Joanna and Esther are half-sisters (same father, different mothers), but haven't seen each other in many years. Joanna, like her parents, can hear magic, and can cast spells by reading the books in her library. Esther, on the other hand, is the only person they know of who is completely immune to magic. Spells do not affect her.


Joanna lives in the family home in Vermont, the sole protector of the books that generations of ancestors have been caretakers for. Ever since the sisters' father died - mysteriously in the front yard, having been sucked dry of his blood by a book - Joanna has lived there alone. Each evening she reads the words of the magical wards that safeguard the home and library.


Esther ran away from home as a teen, and never spends more than one year settled in any one place - per her father's cryptic instructions before she left. On the second day of November she must leave wherever she is living, or she will be tracked down and murdered like her mother before her. Currently, she's living in Antarctica, and has developed a close relationship with a woman who she does not want to leave, even as November 2 rapidly approaches.

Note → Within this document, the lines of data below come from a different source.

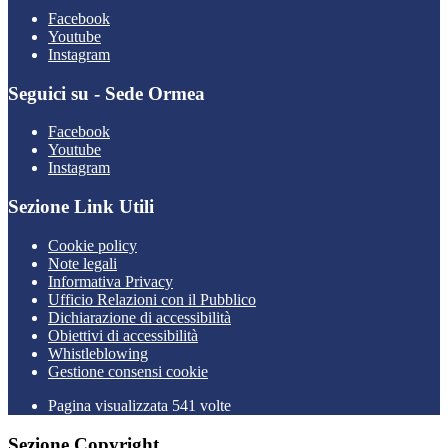
Facebook
Youtube
Instagram
Seguici su - Sede Ormea
Facebook
Youtube
Instagram
Sezione Link Utili
Cookie policy
Note legali
Informativa Privacy
Ufficio Relazioni con il Pubblico
Dichiarazione di accessibilità
Obiettivi di accessibilità
Whistleblowing
Gestione consensi cookie
Pagina visualizzata 541 volte
Sezione Copyright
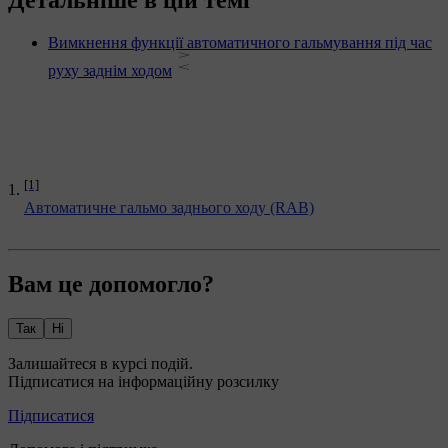
Детальніше в цій темі
Вимкнення функції автоматичного гальмування під час
руху заднім ходом
[1]
Автоматичне гальмо заднього ходу (RAB)
Вам це допомогло?
Так
Ні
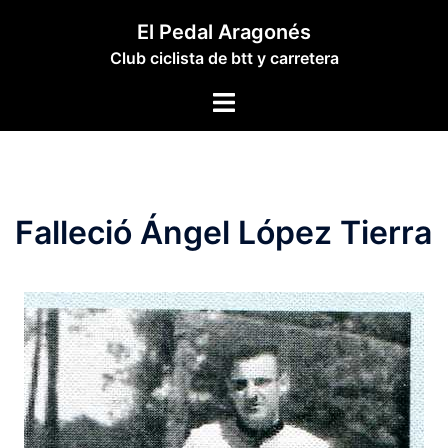
Saltar
El Pedal Aragonés
al
Club ciclista de btt y carretera
contenido
Alternar
menú
Falleció Ángel López Tierra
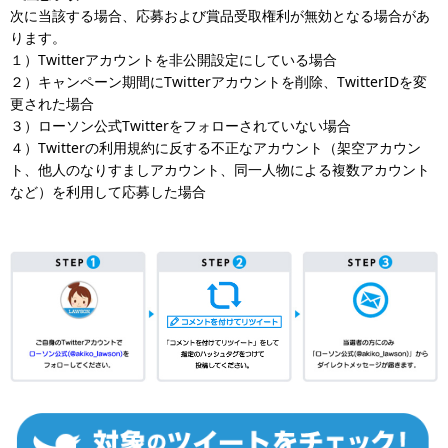
次に当該する場合、応募および賞品受取権利が無効となる場合があ
ります。
１）Twitterアカウントを非公開設定にしている場合
２）キャンペーン期間にTwitterアカウントを削除、TwitterIDを変
更された場合
３）ローソン公式Twitterをフォローされていない場合
４）Twitterの利用規約に反する不正なアカウント（架空アカウン
ト、他人のなりすましアカウント、同一人物による複数アカウント
など）を利用して応募した場合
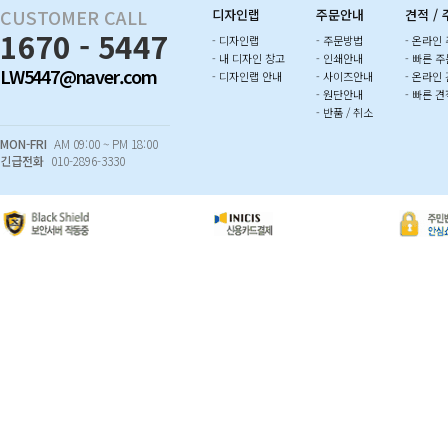
CUSTOMER CALL
디자인랩
주문안내
견적 /
1670 - 5447
- 디자인랩
- 주문방법
- 온라인
- 내 디자인 창고
- 인쇄안내
- 빠른 주
LW5447@naver.com
- 디자인랩 안내
- 사이즈안내
- 온라인
- 원단안내
- 빠른 견
- 반품 / 취소
MON-FRI
AM 09:00 ~ PM 18:00
긴급전화
010-2896-3330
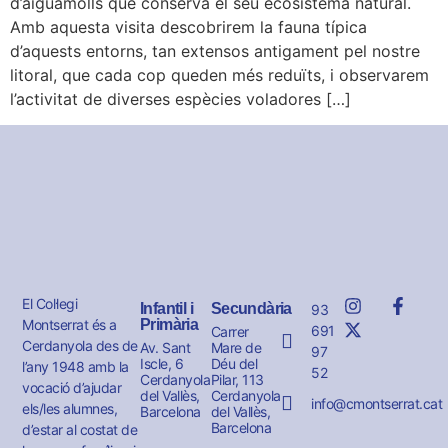
d’aiguamolls que conserva el seu ecosistema natural.
Amb aquesta visita descobrirem la fauna típica
d’aquests entorns, tan extensos antigament pel nostre
litoral, que cada cop queden més reduïts, i observarem
l’activitat de diverses espècies voladores […]
El Col·legi
Infantil i
Secundària
93
Montserrat és a
Primària
691
Carrer
Cerdanyola des de
Av. Sant
Mare de
97
Iscle, 6
Déu del
l’any 1948 amb la
52
Cerdanyola
Pilar, 113
vocació d’ajudar
del Vallès,
Cerdanyola
info@cmontserrat.cat
els/les alumnes,
Barcelona
del Vallès,
Barcelona
d’estar al costat de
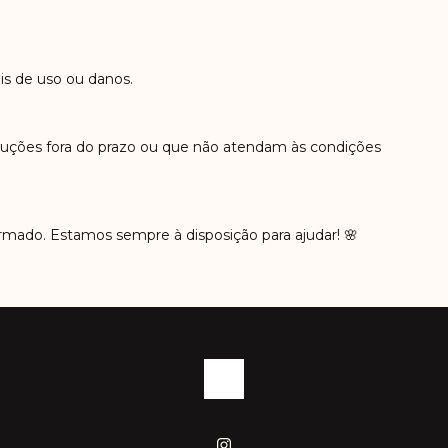
is de uso ou danos.
oluções fora do prazo ou que não atendam às condições
rmado. Estamos sempre à disposição para ajudar! 🌸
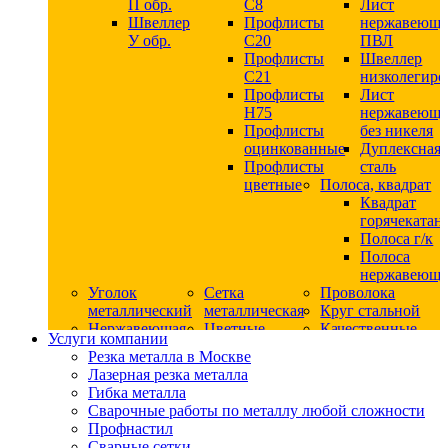
П обр.
С8
Лист
Швеллер
Профлисты
нержавеющ
У обр.
С20
ПВЛ
Профлисты
Швеллер
C21
низколегир
Профлисты
Лист
Н75
нержавеющ
Профлисты
без никеля
оцинкованные
Дуплексная
Профлисты
сталь
цветные
Полоса, квадрат
Квадрат
горячекатан
Полоса г/к
Полоса
нержавеюща
Уголок
Сетка
Проволока
металлический
металлическая
Круг стальной
Нержавеющая
Цветные
Качественные
Услуги компании
сталь
металлы
стали
Резка металла в Москве
Квадрат
Шестигранник
Конструкци
Лазерная резка металла
нержавеющий
дюралевый
сталь
Гибка металла
никельсодержащий
Лист
Круг
Сварочные работы по металлу любой сложности
Круг
дюралевый
горячекатан
Профнастил
нержавеющий
Круг
конструкци
Сварные сетки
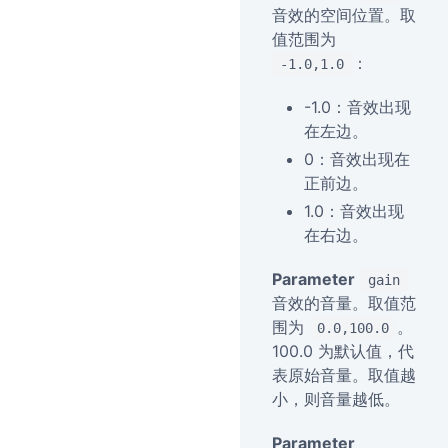
音效的空间位置。取
值范围为
：
-1.0,1.0
-1.0：音效出现
在左边。
0：音效出现在
正前边。
1.0：音效出现
在右边。
Parameter
gain
音效的音量。取值范
围为
。
0.0,100.0
100.0 为默认值，代
表原始音量。取值越
小，则音量越低。
Parameter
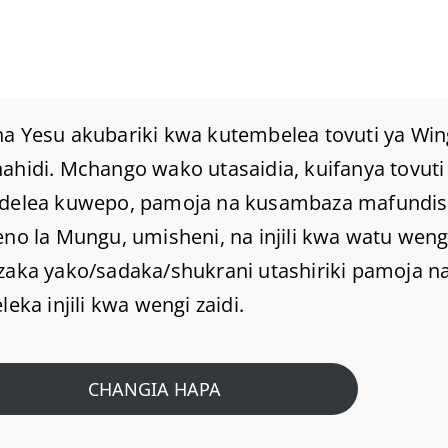
a Yesu akubariki kwa kutembelea tovuti ya Win
hidi. Mchango wako utasaidia, kuifanya tovuti 
delea kuwepo, pamoja na kusambaza mafundi
JIEPUSHE NA
no la Mungu, umisheni, na injili kwa watu weng
MASHINDANO YA DINI.
zaka yako/sadaka/shukrani utashiriki pamoja na
leka injili kwa wengi zaidi.
Home
/
Home
/
JIEPUSHE NA MASHINDANO YA DINI.
CHANGIA HAPA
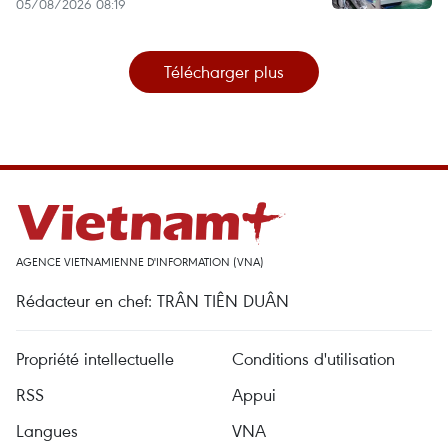
05/08/2026 08:19
Télécharger plus
AGENCE VIETNAMIENNE D'INFORMATION (VNA)
Rédacteur en chef: TRÂN TIÊN DUÂN
Propriété intellectuelle
Conditions d'utilisation
RSS
Appui
Langues
VNA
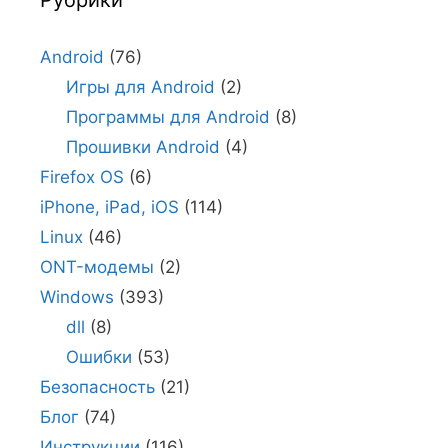
Android
(76)
Игры для Android
(2)
Программы для Android
(8)
Прошивки Android
(4)
Firefox OS
(6)
iPhone, iPad, iOS
(114)
Linux
(46)
ONT-модемы
(2)
Windows
(393)
dll
(8)
Ошибки
(53)
Безопасность
(21)
Блог
(74)
Инструкции
(116)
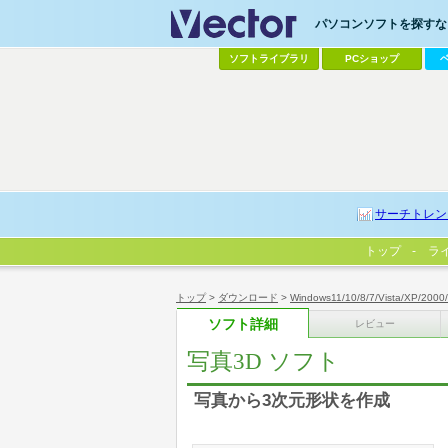
パソコンソフトを探すなら
ソフトライブラリ
PCショップ
サーチトレン
トップ
ラ
トップ
>
ダウンロード
>
Windows11/10/8/7/Vista/XP/2000
ソフト詳細
レビュー
写真3D ソフト
写真から3次元形状を作成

And then there is Nicholas, a wealthy young man who is almost entirely confined to his family's massive London mansion. While Nicholas cannot read the spells of books, he can write them - with his blood. He is, according to his uncle, the world's last Scribe. His world consists entirely of writing books, and interacting with a small handful of people - his stony-faced bodyguard, Collins, his Uncle Richard, and the library's director (and Richard's partner) Maram, the closest thing he has to a mother, since his parents died when he was quite young. Oh, and his tiny dog, Sir Kiwi (who has a very cute relationship with both Nicholas and the normally impassive Collins).

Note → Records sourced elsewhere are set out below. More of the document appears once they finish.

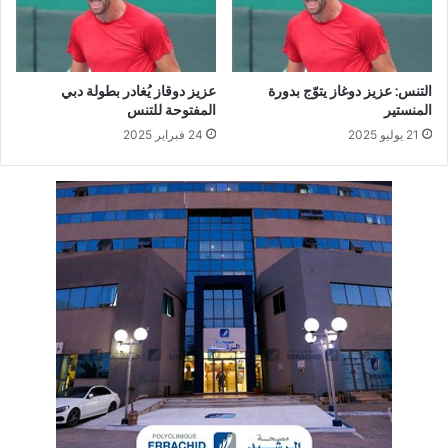
التنس: عزيز دوغاز يتوّج بدورة
عزيز دوقاز يُغادر بطولة دبي
المنستير
المفتوحة للتنس
21 يوليو 2025
24 فبراير 2025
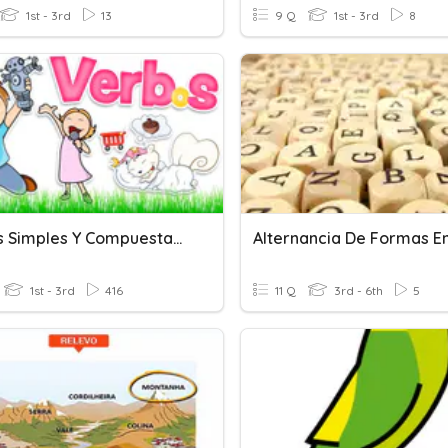
1st - 3rd
13
9 Q
1st - 3rd
8
Formas Simples Y Compuestas Del Verbo
1st - 3rd
416
11 Q
3rd - 6th
5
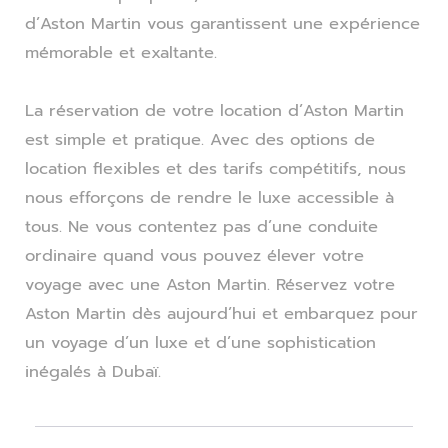
d’Aston Martin vous garantissent une expérience
mémorable et exaltante.
La réservation de votre location d’Aston Martin
est simple et pratique. Avec des options de
location flexibles et des tarifs compétitifs, nous
nous efforçons de rendre le luxe accessible à
tous. Ne vous contentez pas d’une conduite
ordinaire quand vous pouvez élever votre
voyage avec une Aston Martin. Réservez votre
Aston Martin dès aujourd’hui et embarquez pour
un voyage d’un luxe et d’une sophistication
inégalés à Dubaï.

When Esther decides to defy her self-imposed rule and stay in Antarctica beyond one year, everything begins to fall apart. All three protagonists are in danger as they careen towards each other, uncovering secrets and lies that completely redefine what they think they know of themselves, their families, and of magic itself.

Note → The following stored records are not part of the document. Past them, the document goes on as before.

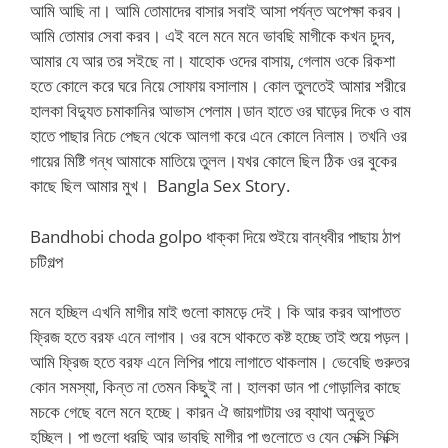
আমি আছি না। আমি তোমাদের বাসার সবাই আসা পর্যন্ত অপেক্ষা করব।
আমি তোমার সেবা করব। এই বলে মনে মনে ভাবছি মাগীকে কখন চুদব,
আমার যে আর তর সইছে না। যাহোক ওদের বাসায়, গেলাম ওকে রিকশা
হতে কোলে করে ঘরে নিয়ে সোফায় বসালাম। কোল তুলতেই আমার শরীরে
হালকা বিদ্যুত চমাকানির আভাস পেলাম।ডান হাতে ওর ঘাড়ের দিকে ও বাম
হাতে পাছার নিচে পেছন থেকে আলগা করে এনে কোলে নিলাম। তখনি ওর
গায়ের মিষ্টি গন্ধ আমাকে মাতিয়ে তুলল।যখর কোলে ছিল ঠিক ওর বুকের
কাছে ছিল আমার মুখ। Bangla Sex Story.
Bandhobi choda golpo ধাক্কা দিয়ে শুইয়ে বান্ধবীর পাছায় ঠাপ
চটিগল্প
মনে হচ্ছিল এখনি মাগীর মাই গুলো কামড়ে দেই। কি আর করব আপাতত
ফ্রিজ হতে বরফ এনে লাগাব। ওর বসে থাকতে কষ্ট হচ্ছে তাই শুয়ে পড়ল।
আমি ফ্রিজ হতে বরফ এনে লিপির পায়ে লাগাতে থাকলাম। ভেবেছি গুরুতর
কোন সমস্যা, কিন্ত না তেমন কিছুই না। হালকা ডান পা গোড়ালির কাছে
মচকে গেছে বলে মনে হচ্ছে। কারন ঐ জায়গাটায় ওর ব্যাথা অনুভুত
হচ্ছিল। পা গুলো ধরছি আর ভাবছি মাগীর পা গুলোতে ও যেন সেক্সি সিক্সি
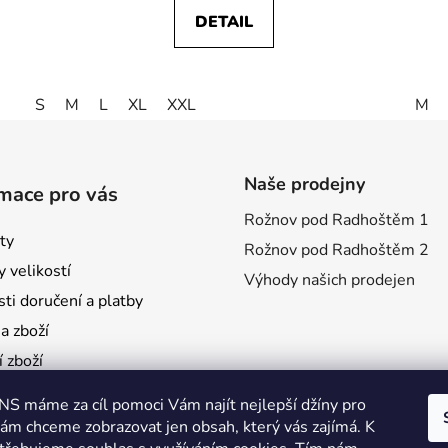
DETAIL
S
M
L
XL
XXL
M
Naše prodejny
mace pro vás
Rožnov pod Radhoštěm 1
ty
Rožnov pod Radhoštěm 2
 velikostí
Výhody našich prodejen
ti doručení a platby
 zboží
 zboží
mace
S máme za cíl pomoci Vám najít nejlepší džíny pro
é poukazy
vám chceme zobrazovat jen obsah, který vás zajímá. K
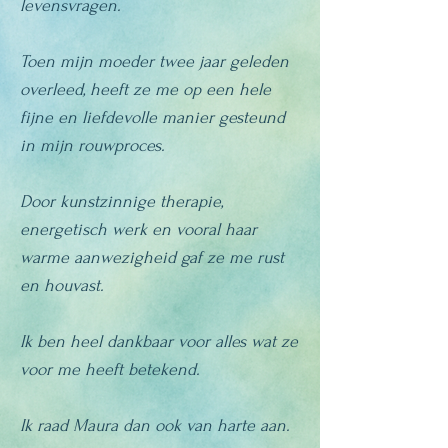
levensvragen.
Toen mijn moeder twee jaar geleden
overleed, heeft ze me op een hele
fijne en liefdevolle manier gesteund
in mijn rouwproces.
Door kunstzinnige therapie,
energetisch werk en vooral haar
warme aanwezigheid gaf ze me rust
en houvast.
Ik ben heel dankbaar voor alles wat ze
voor me heeft betekend.
Ik raad Maura dan ook van harte aan.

I found Joanna a little one-note and drab, but thonestly that was probably purposeful. She's the stable one, the one who stayed home and continued to protect the books after her father died, the one who has no life beyond that role. Esther and Nicholas are both more interesting and more impulsive. The secondary characters of Collins, Maram, Richard, and Joanna's mother are all compelling and well-developed - with complicated lives, and contradictory emotions and motives.


Törzs also creates a detailed and comprehensive magical system, with its own rules and limitations, advantages and disadvantages. I really appreciated the thought that clearly went into creating this structure. Törzs does an excellent job of the world-building necessary to allow a reader to just fall into the world without questioning its logic.